[…continued from last post]
Next came an even deeper dive into Brazillian Jazz with “Skipscada.” The trilling whistles did not let up throughout the song. In fact, they only intensified as the scatting vocal and the percolating rhythms built up to a climactic peak. Ultimately sounding like something Yello might have done around that time – without synthesizers. Leaving us wanting more.
Playful piano made an appearance on “Day One.” Where Martha Tilson’s vocals strongly resembled the horn parts to be featured later in the song. The nimble Funk of the scanty piano and bass lines got able assistance from the wah-wah rhythm guitar. Chimes from the percussion drifted through the stereo spectrum; emphasizing Funk that was based on a heretofore atypical airiness. The middle eight flirted with atonality even as the horns came into the mix and asserted their dominance. The almost subliminal distorted vocal soundbites [some vocoded] then piled on as the track devolved into chaos.
“Rub Down” was all about the bass and clavinet until the skittering drums announced that this one was all about the Jazz. As if the whispered interjections of “jazzzzzzzzz” didn’t make painfully clear. Tilson’s vocals were just as staccato as the horns were here. The vocal elements of this album were pared down to the bone and the horns seemed to be locked into a dialogue with Ms. Tilson. Just another element in the mix to punctuate it all.
The sound of night time cicadas and crickets heralded “Rialto” as thunder rolled out in the intro. Queasy guitar lines keened throughout the song like nocturnal animals, but the bass managed to lock some discipline down for the song. The bleary horns adding anxiety along the way. Their long, sustained notes floating through the swampy environment of the song. And it ended as it began, with thunder and insects.

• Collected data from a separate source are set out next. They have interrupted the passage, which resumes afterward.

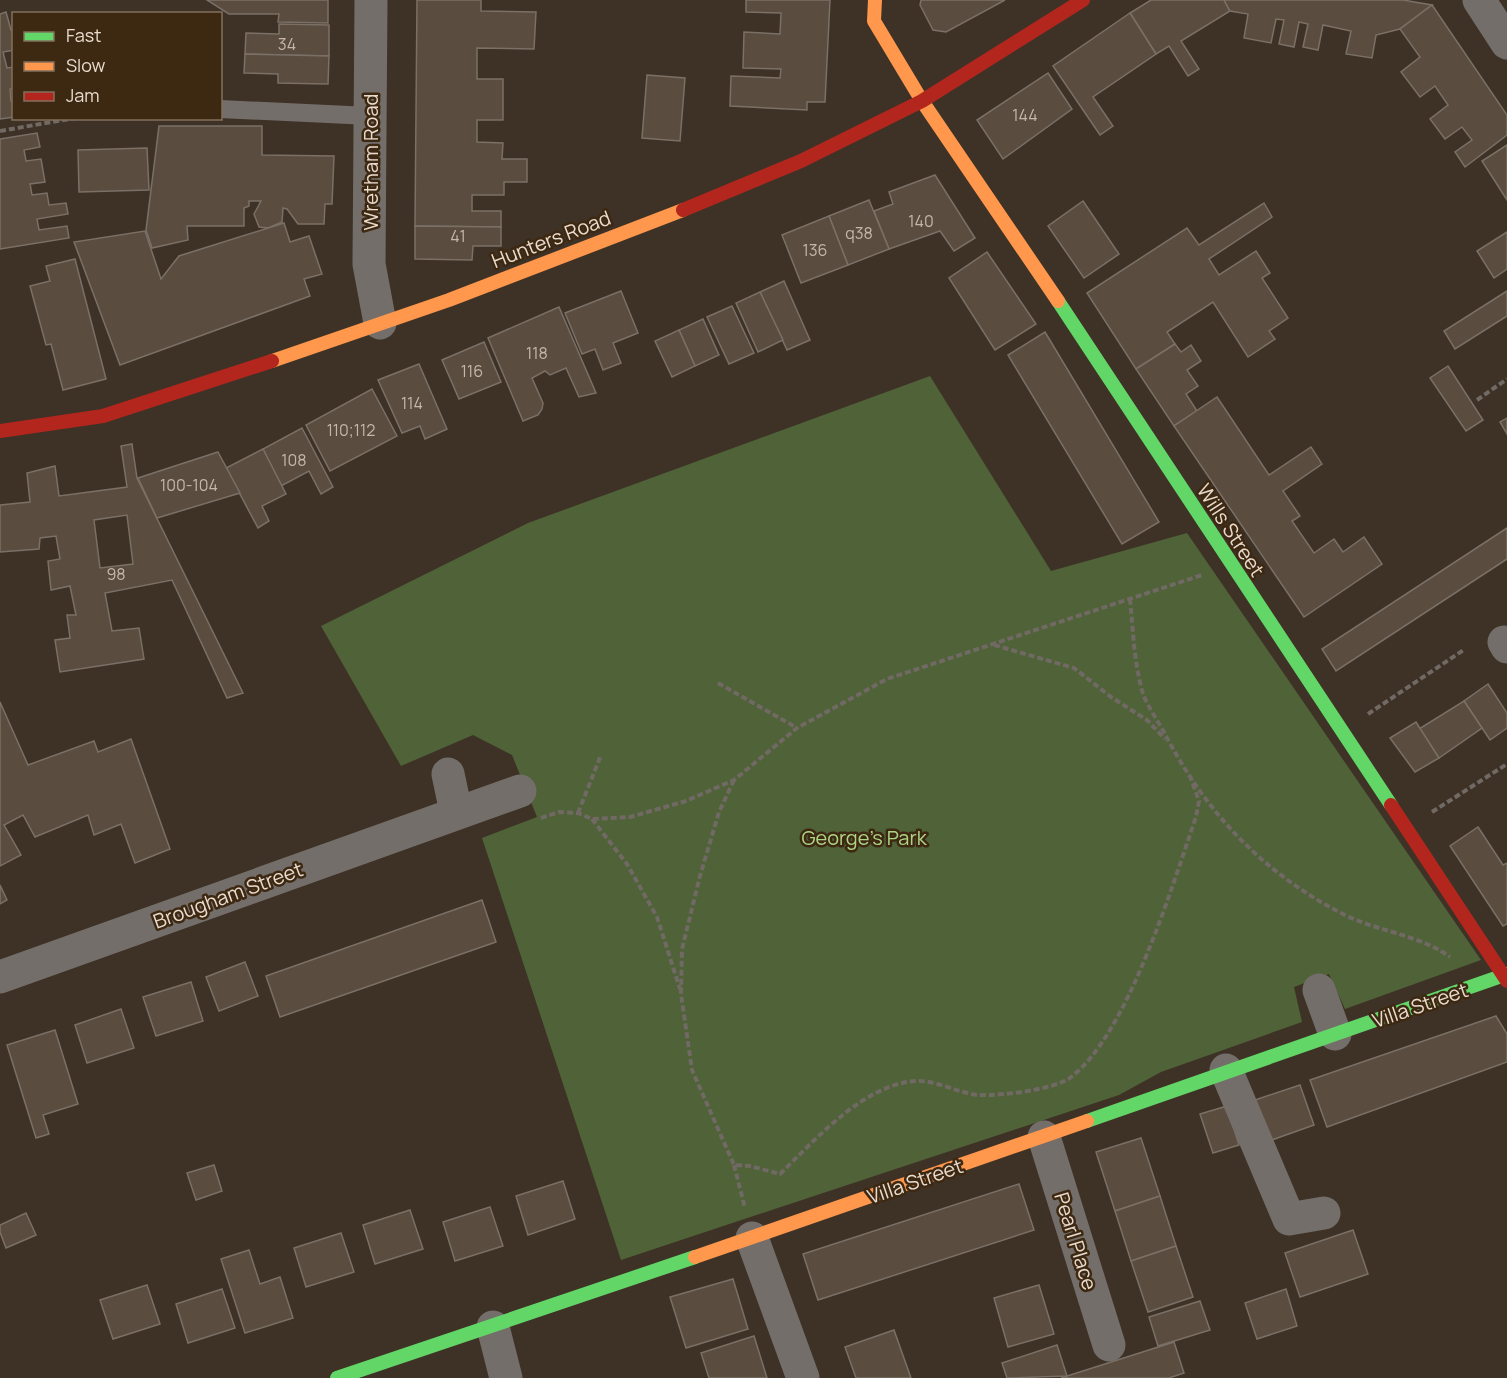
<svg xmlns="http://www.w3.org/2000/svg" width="1507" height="1378" font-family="Manrope,sans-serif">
  <rect width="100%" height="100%" fill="#3e3226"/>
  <polygon fill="#4f6238" points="930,376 1051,571 1187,533 1481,960 1345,1009 1329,974 1294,987 1302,1022 1161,1072 1119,1095 621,1260 482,838 537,817 512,755 473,735 401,766 321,626 528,523"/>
  <g fill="#5a4c3e" stroke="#7a7066" stroke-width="1.5" fill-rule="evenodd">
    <polygon points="207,0 328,0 328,23 278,22 279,14 229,14"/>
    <polygon points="417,0 481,0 481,11 536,12 534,49 477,48 477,79 503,79 503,120 477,120 477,142 503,143 502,159 527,159 527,182 504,182 504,195 472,195 472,211 501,211 501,227 415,226"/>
    <polygon points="746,0 830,0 825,102 807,102 807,110 730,106 731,76 780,78 781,69 743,68 744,32 780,34 781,13 746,12"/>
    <polygon points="921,0 1005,0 946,32 933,30 920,5"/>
    <polygon points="1151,0 1224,0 1230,11 1181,41 1199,69 1188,76 1169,46 1156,54 1130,13"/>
    <polygon points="1224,0 1403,0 1432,5 1400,29 1376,35 1372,58 1346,54 1351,31 1323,25 1318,50 1303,47 1308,24 1299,22 1294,47 1279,44 1284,20 1276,19 1271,43 1244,38 1248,14 1230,11"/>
    <polygon points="1432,5 1507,115 1507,135 1465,167 1455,152 1472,140 1462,127 1445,139 1430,119 1448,105 1435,86 1420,97 1401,72 1420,57 1400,29"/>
    <polygon points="6,12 11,30 14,29 14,50 3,52 7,68 14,67 14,88 10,89 11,101 14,101 14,117 0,119 0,14"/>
    <polygon points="1130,13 1156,54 1093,97 1113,126 1100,135 1053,66"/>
    <polygon points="279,24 329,25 329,56 245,54 246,33 279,34"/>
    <polygon points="245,54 329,56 328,84 278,83 278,74 244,73"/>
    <polygon points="1048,73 1072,109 1003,159 977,120"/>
    <polygon points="647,75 685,78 680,141 642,138"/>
    <polygon points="159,126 262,126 262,155 334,156 332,204 325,204 324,224 298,224 287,209 283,208 282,222 268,228 259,227 254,214 261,201 249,201 249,206 244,208 244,226 187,226 188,240 152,248 146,230"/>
    <polygon points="37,133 40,147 24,150 26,161 41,159 45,182 30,184 32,195 47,193 49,205 66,203 68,214 37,219 39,230 67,226 69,238 0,249 0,139"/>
    <polygon points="1507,145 1507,200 1482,161"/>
    <polygon points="147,148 149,190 79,192 78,150"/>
    <polygon points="935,175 975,238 954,251 940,231 889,249 874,211 893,204 889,192"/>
    <polygon points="869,200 889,249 848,265 829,216"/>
    <polygon points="1083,201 1119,254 1084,278 1048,226"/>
    <polygon points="1264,203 1272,217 1209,259 1219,275 1256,251 1270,273 1262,278 1288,318 1269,331 1275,339 1248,357 1213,302 1167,332 1175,344 1136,369 1087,293 1187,228 1199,245"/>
    <polygon points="829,216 848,265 801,283 782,235"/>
    <polygon points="284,223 290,242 309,236 322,274 304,279 310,296 120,365 74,242 145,231 161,279 179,256"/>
    <polygon points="415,226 501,227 501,246 473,246 472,260 415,259"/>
    <polygon points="1507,232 1507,269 1494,278 1477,251"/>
    <polygon points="987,252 1036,324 995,350 949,278"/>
    <polygon points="75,259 106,379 63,390 51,344 46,345 30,286 50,281 46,266"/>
    <polygon points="784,281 810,340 787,350 760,292"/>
    <polygon points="621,291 638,333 613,343 621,363 603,370 595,349 582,354 565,313"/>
    <polygon points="1507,291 1507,316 1455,349 1444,331"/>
    <polygon points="760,292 783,340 758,352 736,303"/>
    <polygon points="732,306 754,353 729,364 707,317"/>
    <polygon points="559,307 596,393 579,397 566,368 550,375 545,371 532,378 543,403 542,409 538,415 523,421 488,338"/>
    <polygon points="703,319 719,355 695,366 679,330"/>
    <polygon points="679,330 695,366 672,377 655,341"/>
    <polygon points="1045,332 1159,522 1122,544 1008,355"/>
    <polygon points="484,342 501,382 459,399 442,360"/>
    <polygon points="1175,344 1181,352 1191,345 1201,361 1187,370 1198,386 1186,394 1197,411 1174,426 1136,369"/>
    <polygon points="419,364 447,429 425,439 420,426 402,433 378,380"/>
    <polygon points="1448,366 1483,420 1466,431 1430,378"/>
    <polygon points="372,389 397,436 330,471 306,425"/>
    <polygon points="1217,397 1269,475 1311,447 1322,464 1283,491 1300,516 1292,521 1314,553 1334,539 1343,552 1364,537 1382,564 1304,617 1174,426"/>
    <polygon points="1507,418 1507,434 1500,422"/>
    <polygon points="302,428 333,487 321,494 309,471 281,486 263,449"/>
    <path d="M 132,444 L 137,478 L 243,693 L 227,698 L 172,580 L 105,593 L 112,631 L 139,628 L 144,659 L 60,672 L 55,640 L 70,638 L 67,615 L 76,615 L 70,586 L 51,590 L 48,561 L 60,559 L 56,536 L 40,538 L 39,549 L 0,552 L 0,505 L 30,502 L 27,473 L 55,466 L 59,496 L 127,487 L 121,446 ZM 127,515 L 133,564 L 100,568 L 94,520 Z"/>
    <polygon points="263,449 286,494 262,506 269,521 258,528 226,468"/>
    <polygon points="218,452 240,493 157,518 138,478"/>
    <polygon points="1507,528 1507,559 1336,671 1322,649"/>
    <polygon points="1488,684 1507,713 1507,728 1490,740 1464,701"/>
    <polygon points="1464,701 1482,728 1439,758 1419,729"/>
    <polygon points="0,702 28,765 94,741 98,752 131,739 170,849 135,863 121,824 94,835 88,815 35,837 23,815 4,825 21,855 0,866"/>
    <polygon points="1416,722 1439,758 1415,772 1390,738"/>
    <polygon points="1478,827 1503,865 1507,863 1507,924 1503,926 1450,846"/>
    <polygon points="0,885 7,900 0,904"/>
    <polygon points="482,900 496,942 280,1017 266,976"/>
    <polygon points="245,962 258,996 219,1011 206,977"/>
    <polygon points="191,982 203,1021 156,1036 143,997"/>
    <polygon points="121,1009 134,1048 87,1063 75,1025"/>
    <polygon points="1496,1016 1507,1034 1507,1062 1327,1127 1310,1080"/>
    <polygon points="55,1030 78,1104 43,1115 49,1134 36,1138 7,1045"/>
    <polygon points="1300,1085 1314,1125 1269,1141 1255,1100"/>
    <polygon points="1227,1106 1239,1145 1213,1153 1200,1114"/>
    <polygon points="1141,1138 1160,1196 1115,1211 1096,1152"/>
    <polygon points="214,1165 222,1191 196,1200 187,1173"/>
    <polygon points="563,1181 575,1219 528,1235 516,1196"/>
    <polygon points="1019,1184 1034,1230 818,1300 803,1254"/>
    <polygon points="1160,1196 1176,1246 1131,1261 1115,1211"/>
    <polygon points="490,1207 503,1246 455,1261 443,1222"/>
    <polygon points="410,1210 423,1249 375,1264 363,1225"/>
    <polygon points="26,1213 36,1235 6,1248 0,1232 0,1225"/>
    <polygon points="1353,1230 1368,1274 1300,1297 1285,1253"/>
    <polygon points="341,1233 354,1272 306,1287 294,1248"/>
    <polygon points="1176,1246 1193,1297 1148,1312 1131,1261"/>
    <polygon points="249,1250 260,1284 280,1277 293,1318 245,1333 221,1259"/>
    <polygon points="733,1279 748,1329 686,1348 670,1297"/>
    <polygon points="147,1285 160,1324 113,1339 100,1300"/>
    <polygon points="1039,1285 1054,1334 1008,1347 994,1298"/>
    <polygon points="222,1289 235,1328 188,1343 176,1304"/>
    <polygon points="1286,1289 1297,1326 1257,1339 1245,1303"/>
    <polygon points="1200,1301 1210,1330 1158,1346 1149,1317"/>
    <polygon points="894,1330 911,1378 856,1378 845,1347"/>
    <polygon points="754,1336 767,1378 709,1378 701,1353"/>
    <polygon points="1174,1342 1184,1373 1169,1378 1061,1378"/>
    <polygon points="1057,1345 1067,1376 1007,1378 1002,1363"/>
  </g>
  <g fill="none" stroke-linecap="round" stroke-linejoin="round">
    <g stroke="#716964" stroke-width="4" stroke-dasharray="6 3" stroke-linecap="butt">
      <polyline points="0,131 75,118"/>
      <polyline points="1477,400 1507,379"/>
      <path d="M 1130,599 C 1133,630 1134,663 1143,694 C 1148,707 1158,721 1165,734 C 1206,813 1265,875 1345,915 C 1379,932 1418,934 1450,957"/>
      <polyline points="994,645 1074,668 1111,697 1147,720 1165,739"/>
      <polyline points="718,683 797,728"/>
      <polyline points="1368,714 1465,649"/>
      <path d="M 734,780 L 719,812 L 700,876 L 682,949 L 681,994 L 692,1070 L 734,1165 L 750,1166 L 780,1174 C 815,1140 864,1084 916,1081 C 936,1080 958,1093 978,1095 C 999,1096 1055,1090 1071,1077 C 1128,1034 1172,886 1196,817 L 1199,801 L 1190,776"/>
      <polyline points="1432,812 1507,764"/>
      <polyline points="578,813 601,755"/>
      <polyline points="541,818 559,812 578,813 592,819 630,817 686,801 734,780 797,728 887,679 1202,575"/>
      <polyline points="592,819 627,864 657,917 680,989"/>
      <polyline points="734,1165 745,1208"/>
    </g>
    <polyline stroke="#746e6a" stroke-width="18" points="220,109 370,116"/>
    <g stroke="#746e6a" stroke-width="33">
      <polyline points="371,0 369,264 380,323"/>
      <polyline points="1479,0 1507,43"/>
      <polyline points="1504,642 1507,647"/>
      <polyline points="448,774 456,812"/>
      <polyline points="0,977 520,791"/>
      <polyline points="1319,990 1335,1034"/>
      <polyline points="1226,1070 1289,1219 1324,1213"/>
      <polyline points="1044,1137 1109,1345"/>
      <polyline points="752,1238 803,1378"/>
      <polyline points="493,1327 506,1378"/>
    </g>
    <g stroke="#63d668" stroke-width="14">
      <polyline points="1058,301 1391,805"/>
      <polyline points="1087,1121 1507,974"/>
      <polyline points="337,1378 695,1257"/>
    </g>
    <g stroke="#ff974d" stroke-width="14">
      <polyline points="875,0 874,21 922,101 1058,301"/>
      <polyline points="272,361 449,300 683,210"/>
      <polyline points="695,1257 1087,1121"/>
    </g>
    <g stroke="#b3261e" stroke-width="14">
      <polyline points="683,210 801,161 922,101 1083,0"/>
      <polyline points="0,431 103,416 272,361"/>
      <polyline points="1391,805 1507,981"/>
    </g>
  </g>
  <g text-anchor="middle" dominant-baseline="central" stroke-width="5" stroke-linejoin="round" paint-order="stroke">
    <g font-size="16" fill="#c5b7aa">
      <text x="287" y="44">34</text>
      <text x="1025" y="115">144</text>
      <text x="921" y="221">140</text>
      <text x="859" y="233">q38</text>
      <text x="458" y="236">41</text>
      <text x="815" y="250">136</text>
      <text x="537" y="353">118</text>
      <text x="472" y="371">116</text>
      <text x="412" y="403">114</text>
      <text x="351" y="430">110;112</text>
      <text x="294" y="460">108</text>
      <text x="189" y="485">100-104</text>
      <text x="116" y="574">98</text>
    </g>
    <g font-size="20" fill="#e9dbce" stroke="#3d2812">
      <text transform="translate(370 162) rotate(-90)">Wretham Road</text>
      <text transform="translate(551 239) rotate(-21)">Hunters Road</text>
      <text transform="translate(1231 530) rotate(57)">Wills Street</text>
      <text transform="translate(228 895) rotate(-20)">Brougham Street</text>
      <text transform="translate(1420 1005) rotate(-19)">Villa Street</text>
      <text transform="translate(915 1181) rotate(-19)">Villa Street</text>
      <text transform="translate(1076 1241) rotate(73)">Pearl Place</text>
    </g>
    <g font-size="20" fill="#aed585" stroke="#3d2812">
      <text x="864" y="837">George's Park</text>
    </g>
  </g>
  <rect x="12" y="12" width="210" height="108" fill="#3d2812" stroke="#82705d" stroke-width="1.5"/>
  <rect x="24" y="32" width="30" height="9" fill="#63d668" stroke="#82705d" stroke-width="1.5"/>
  <text x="66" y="42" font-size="18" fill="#e9dbce">Fast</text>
  <rect x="24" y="62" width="30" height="9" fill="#ff974d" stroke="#82705d" stroke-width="1.5"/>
  <text x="66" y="72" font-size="18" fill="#e9dbce">Slow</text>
  <rect x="24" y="92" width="30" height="9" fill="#b3261e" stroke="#82705d" stroke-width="1.5"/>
  <text x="66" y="102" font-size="18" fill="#e9dbce">Jam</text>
</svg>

The concluding “Below The Canal” deftly jumped along a complex rhythm pattern and the completely vocoded vocals were rendered completely abstract in ways that every vocal on the album had threatened to do up until this point. Unsettling dub effects had muted trumpet notes shooting brightly through them. And then it all suddenly evaporated on a few drumbeats.
What I loved about this album was the sound blended Tropicalia and Jazz with some of the most astringent Post-Punk vibe around for a massive dose of cognitive dissonance. Superficially appealing to the Dionysian while ultimately failing to deliver strongly on that promise. The sound was dominated by the bass playing of Jez Kerr who never failed to provide a strong foundation for a groove even as the melodic instrument preferred to react against the beat.
The bass pulse to “Lucinda” was a monster here. It was the one instance of the band getting behind the obvious and capitulating, but to their credit, it’s their unwillingness to play the game that draws me further in. In that sense, the band were peers of Scott Walker. Another artist who took the difficult path when offered the choice. Their embrace of atmospheric soundscapes to couch their sound in marked them as radical outliers to Jazzfunk in a field where most of the main players, though engaging, all kowtowed to an orthodoxy alien to this band.
I really must get the ACR – BOX that I wrote about a few years ago while the getting is still affordable. It’s got the 12″ remix of “Knife Slits Water” that expanded from the seven minute LP cut to an impressive 9:47. and a generous complement of rarities and unreleased material that won’t ever lose luster as I begin building up a substantially larger ACR collection!